RECORDS PROVIDED →
________

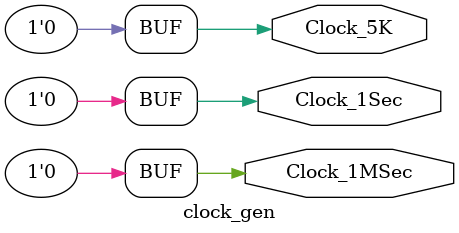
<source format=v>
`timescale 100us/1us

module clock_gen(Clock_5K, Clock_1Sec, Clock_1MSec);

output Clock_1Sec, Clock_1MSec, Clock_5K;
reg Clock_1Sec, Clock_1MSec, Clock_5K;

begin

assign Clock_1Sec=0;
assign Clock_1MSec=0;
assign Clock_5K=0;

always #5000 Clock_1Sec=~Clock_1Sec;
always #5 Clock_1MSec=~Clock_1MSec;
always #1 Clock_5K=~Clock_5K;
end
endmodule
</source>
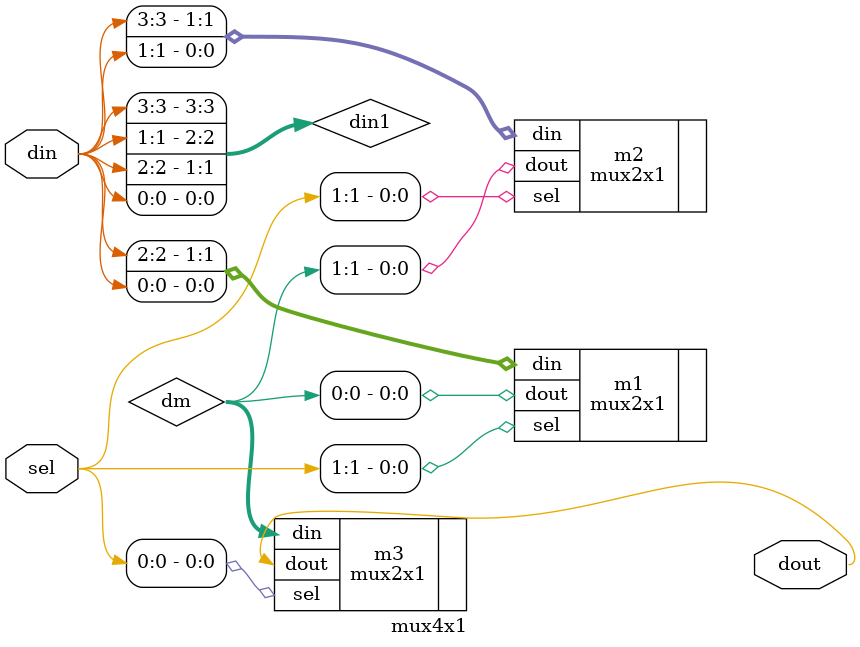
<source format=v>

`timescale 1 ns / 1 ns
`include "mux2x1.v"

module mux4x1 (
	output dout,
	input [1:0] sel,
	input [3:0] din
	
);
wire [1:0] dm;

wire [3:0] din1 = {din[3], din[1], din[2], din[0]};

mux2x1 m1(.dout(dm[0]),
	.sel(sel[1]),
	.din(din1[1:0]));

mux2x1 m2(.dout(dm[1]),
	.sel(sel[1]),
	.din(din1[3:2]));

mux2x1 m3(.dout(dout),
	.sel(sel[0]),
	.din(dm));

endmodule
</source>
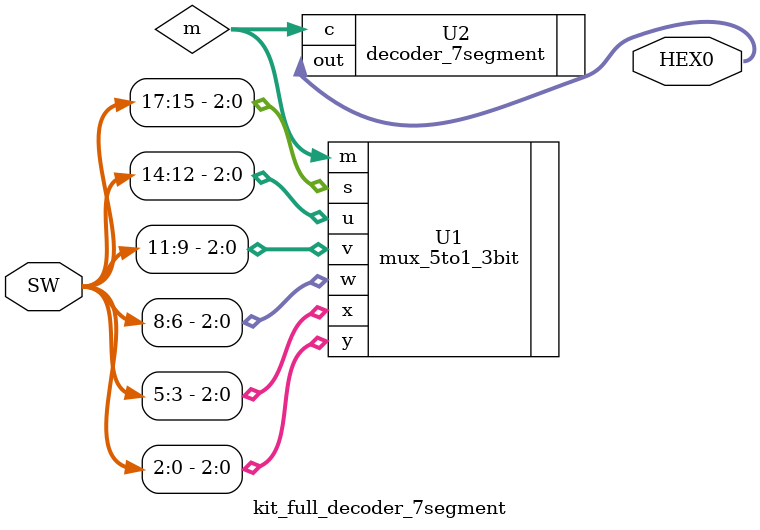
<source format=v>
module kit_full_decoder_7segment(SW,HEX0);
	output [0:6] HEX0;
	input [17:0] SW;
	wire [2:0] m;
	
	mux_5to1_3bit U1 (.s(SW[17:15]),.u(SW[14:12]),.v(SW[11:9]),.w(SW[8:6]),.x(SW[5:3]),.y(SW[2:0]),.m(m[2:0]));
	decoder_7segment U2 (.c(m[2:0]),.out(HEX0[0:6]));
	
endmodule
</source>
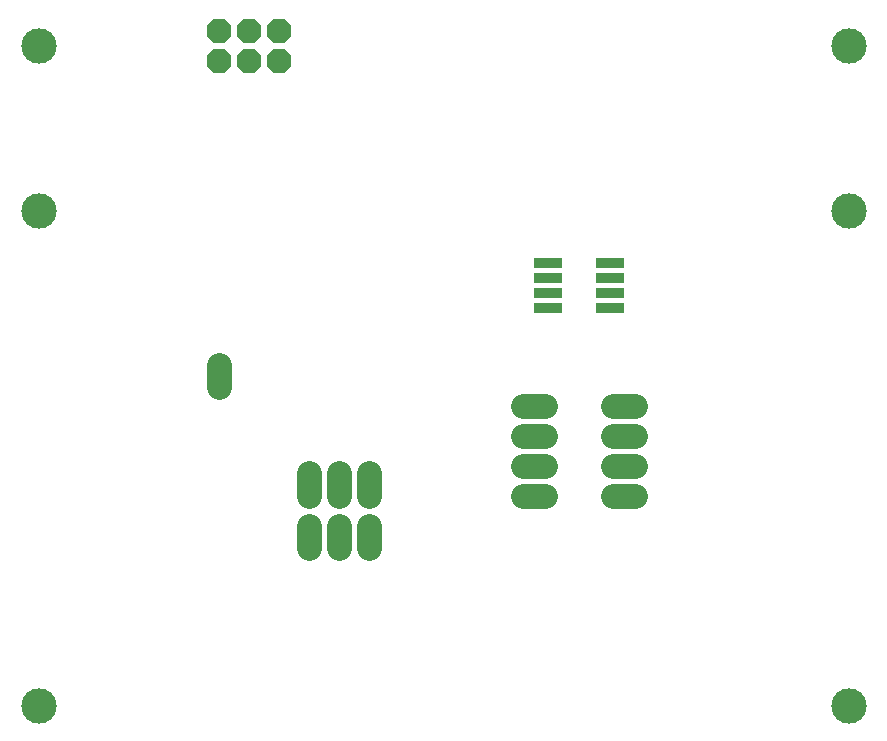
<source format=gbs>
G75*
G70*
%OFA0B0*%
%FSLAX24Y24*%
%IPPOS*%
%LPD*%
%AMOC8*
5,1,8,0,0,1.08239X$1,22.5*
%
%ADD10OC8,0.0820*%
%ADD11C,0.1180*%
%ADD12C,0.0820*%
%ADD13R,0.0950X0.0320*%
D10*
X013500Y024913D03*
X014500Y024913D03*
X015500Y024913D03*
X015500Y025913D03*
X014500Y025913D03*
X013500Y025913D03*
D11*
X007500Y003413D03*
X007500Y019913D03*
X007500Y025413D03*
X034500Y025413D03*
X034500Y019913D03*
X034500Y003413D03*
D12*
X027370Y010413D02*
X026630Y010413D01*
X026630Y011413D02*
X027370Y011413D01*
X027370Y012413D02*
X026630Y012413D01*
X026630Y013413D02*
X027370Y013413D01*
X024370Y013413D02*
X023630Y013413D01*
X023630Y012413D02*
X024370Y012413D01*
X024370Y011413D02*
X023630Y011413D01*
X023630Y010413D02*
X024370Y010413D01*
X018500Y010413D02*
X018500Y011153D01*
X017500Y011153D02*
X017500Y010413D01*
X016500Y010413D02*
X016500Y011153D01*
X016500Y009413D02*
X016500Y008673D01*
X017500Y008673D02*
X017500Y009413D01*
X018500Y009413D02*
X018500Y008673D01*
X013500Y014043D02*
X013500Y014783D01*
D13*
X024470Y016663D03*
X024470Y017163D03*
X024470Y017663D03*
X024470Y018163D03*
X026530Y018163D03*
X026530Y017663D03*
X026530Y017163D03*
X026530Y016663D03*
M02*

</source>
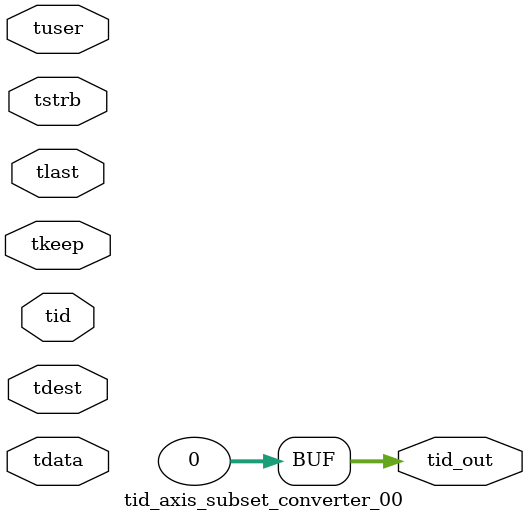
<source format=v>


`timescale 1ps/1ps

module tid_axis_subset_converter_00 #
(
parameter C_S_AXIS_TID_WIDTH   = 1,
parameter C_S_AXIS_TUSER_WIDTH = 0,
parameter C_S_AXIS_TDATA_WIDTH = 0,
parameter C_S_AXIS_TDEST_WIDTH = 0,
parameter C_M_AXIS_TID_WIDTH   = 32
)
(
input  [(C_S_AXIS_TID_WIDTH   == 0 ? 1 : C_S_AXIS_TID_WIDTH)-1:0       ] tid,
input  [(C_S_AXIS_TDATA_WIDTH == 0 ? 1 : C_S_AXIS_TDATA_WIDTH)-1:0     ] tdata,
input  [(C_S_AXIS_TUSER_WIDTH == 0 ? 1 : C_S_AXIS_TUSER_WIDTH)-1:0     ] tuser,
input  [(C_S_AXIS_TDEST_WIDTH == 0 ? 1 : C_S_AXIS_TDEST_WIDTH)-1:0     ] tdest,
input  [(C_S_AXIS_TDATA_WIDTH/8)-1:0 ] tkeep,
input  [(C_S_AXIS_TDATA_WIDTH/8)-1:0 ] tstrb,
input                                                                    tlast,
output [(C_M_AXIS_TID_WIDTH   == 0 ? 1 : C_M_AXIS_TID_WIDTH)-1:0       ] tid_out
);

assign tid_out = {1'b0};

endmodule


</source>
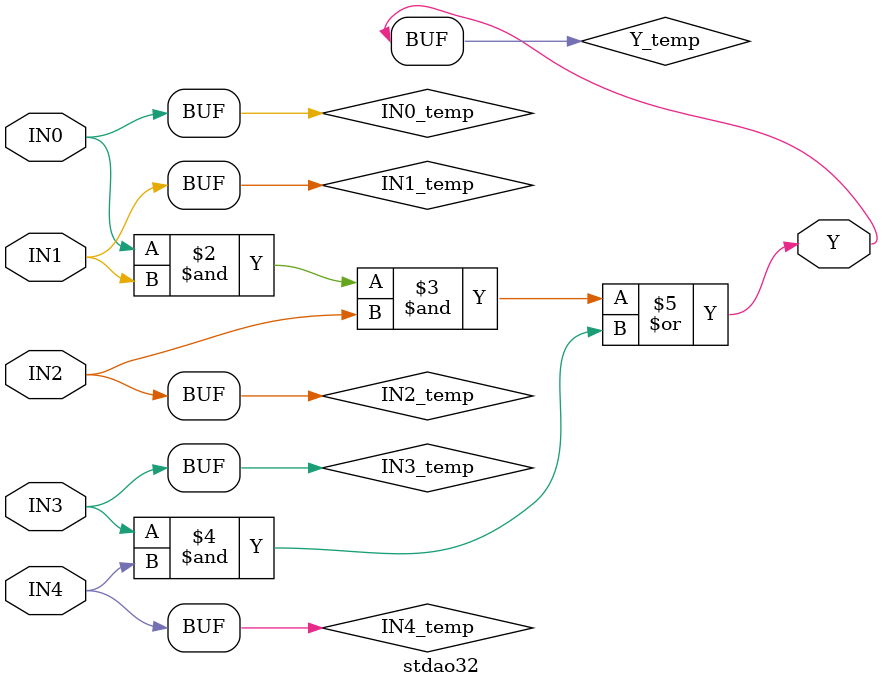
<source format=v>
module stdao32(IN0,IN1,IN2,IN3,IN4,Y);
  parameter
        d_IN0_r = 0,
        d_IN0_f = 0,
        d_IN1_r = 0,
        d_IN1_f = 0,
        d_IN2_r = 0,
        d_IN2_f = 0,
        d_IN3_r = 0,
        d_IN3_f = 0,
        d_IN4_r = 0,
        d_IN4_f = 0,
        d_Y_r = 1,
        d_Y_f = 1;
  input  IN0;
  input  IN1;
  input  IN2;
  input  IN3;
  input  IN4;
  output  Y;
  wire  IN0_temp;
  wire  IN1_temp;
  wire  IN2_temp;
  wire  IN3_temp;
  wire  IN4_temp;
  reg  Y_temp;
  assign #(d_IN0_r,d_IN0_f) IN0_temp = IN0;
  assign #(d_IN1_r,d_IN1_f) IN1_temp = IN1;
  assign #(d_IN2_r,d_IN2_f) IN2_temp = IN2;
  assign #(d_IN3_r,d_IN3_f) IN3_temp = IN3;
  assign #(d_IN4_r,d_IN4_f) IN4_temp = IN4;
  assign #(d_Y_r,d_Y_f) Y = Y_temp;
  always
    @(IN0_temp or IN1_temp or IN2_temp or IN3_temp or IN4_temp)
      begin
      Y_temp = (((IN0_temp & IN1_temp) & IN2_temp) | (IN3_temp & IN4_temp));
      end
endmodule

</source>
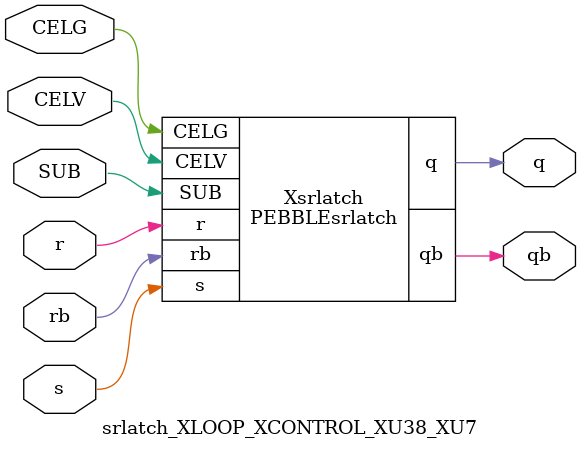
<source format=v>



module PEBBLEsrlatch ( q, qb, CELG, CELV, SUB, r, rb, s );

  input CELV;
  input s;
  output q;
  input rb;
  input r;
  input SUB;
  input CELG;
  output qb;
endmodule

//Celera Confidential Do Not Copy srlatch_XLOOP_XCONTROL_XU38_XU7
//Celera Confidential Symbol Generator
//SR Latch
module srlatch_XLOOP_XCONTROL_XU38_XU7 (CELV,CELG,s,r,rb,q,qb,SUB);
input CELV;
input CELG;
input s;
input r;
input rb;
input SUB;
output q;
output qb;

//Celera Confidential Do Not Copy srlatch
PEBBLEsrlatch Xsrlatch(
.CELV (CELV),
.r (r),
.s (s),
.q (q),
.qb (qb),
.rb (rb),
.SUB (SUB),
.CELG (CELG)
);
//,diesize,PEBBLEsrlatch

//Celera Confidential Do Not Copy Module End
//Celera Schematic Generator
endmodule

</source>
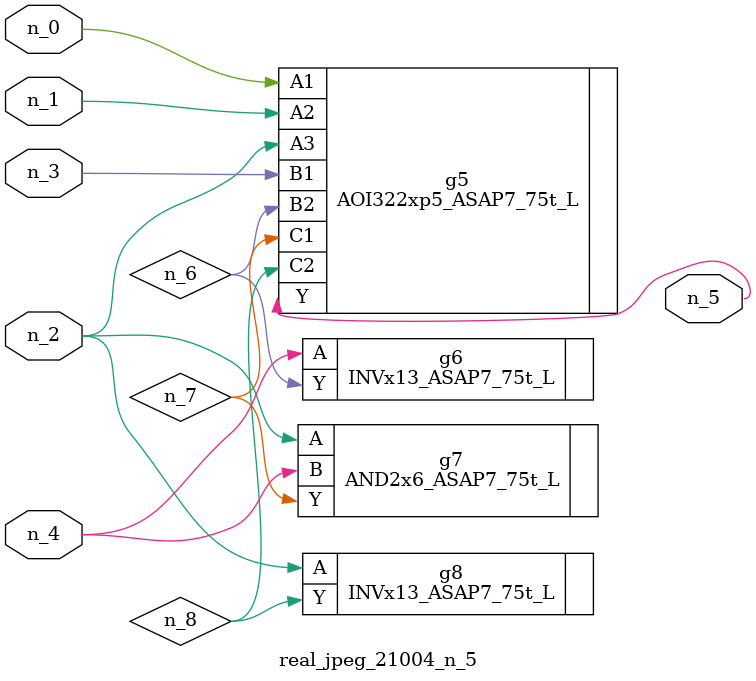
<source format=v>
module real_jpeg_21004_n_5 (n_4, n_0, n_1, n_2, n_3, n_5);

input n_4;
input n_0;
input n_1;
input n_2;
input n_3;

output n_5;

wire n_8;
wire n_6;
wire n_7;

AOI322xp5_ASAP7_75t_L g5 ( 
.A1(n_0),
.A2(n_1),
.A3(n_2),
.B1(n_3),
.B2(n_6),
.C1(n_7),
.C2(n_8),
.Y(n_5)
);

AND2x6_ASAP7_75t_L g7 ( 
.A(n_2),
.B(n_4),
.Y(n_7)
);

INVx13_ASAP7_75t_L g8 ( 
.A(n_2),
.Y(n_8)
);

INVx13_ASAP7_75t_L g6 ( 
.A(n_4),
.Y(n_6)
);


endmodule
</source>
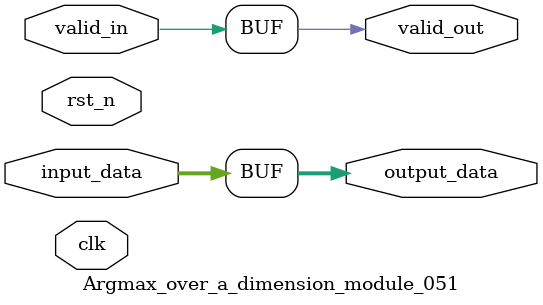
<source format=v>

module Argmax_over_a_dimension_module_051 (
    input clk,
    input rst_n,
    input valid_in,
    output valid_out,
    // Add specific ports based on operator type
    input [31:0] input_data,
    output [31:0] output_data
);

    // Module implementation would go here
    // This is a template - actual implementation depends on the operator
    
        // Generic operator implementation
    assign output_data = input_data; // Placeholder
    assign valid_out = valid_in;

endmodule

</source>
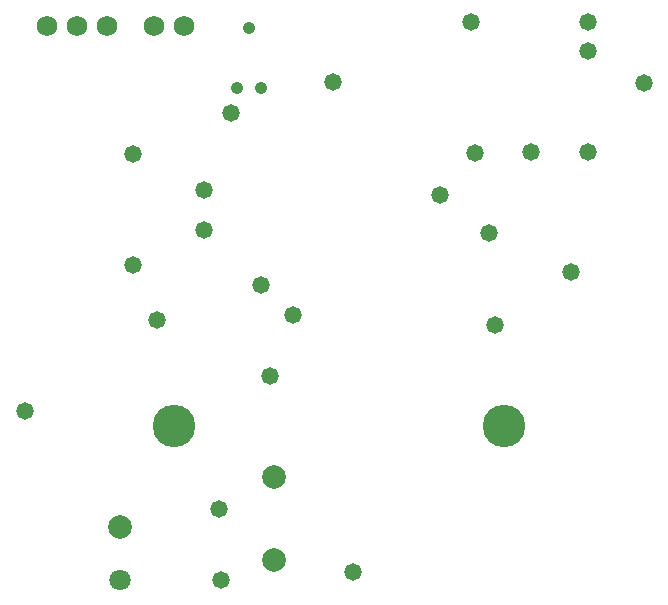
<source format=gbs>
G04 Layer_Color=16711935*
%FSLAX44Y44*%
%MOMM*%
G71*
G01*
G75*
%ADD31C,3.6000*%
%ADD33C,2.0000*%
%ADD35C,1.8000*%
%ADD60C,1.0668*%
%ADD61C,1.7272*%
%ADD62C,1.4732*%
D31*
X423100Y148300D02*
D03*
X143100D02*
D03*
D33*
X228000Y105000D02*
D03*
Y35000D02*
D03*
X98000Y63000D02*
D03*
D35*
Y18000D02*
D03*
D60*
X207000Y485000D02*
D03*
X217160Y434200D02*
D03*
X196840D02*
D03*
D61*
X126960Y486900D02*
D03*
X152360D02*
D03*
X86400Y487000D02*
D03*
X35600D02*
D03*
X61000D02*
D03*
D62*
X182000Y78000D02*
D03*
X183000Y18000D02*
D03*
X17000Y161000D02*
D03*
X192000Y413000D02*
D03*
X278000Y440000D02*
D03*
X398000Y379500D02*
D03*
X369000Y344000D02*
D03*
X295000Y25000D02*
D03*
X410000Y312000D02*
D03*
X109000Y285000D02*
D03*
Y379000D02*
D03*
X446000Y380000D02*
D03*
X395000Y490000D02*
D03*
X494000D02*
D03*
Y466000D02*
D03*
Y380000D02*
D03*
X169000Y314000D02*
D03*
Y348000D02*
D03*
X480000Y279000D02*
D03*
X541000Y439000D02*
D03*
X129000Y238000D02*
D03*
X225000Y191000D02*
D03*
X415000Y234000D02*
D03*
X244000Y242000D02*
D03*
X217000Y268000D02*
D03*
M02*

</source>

________

TASK OBJECTIVE →
Make a list of all lines in the data that contain "CELG".

ANSWER SPACE →
module PEBBLEsrlatch ( q, qb, CELG, CELV, SUB, r, rb, s );
  input CELG;
module srlatch_XLOOP_XCONTROL_XU38_XU7 (CELV,CELG,s,r,rb,q,qb,SUB);
input CELG;
.CELG (CELG)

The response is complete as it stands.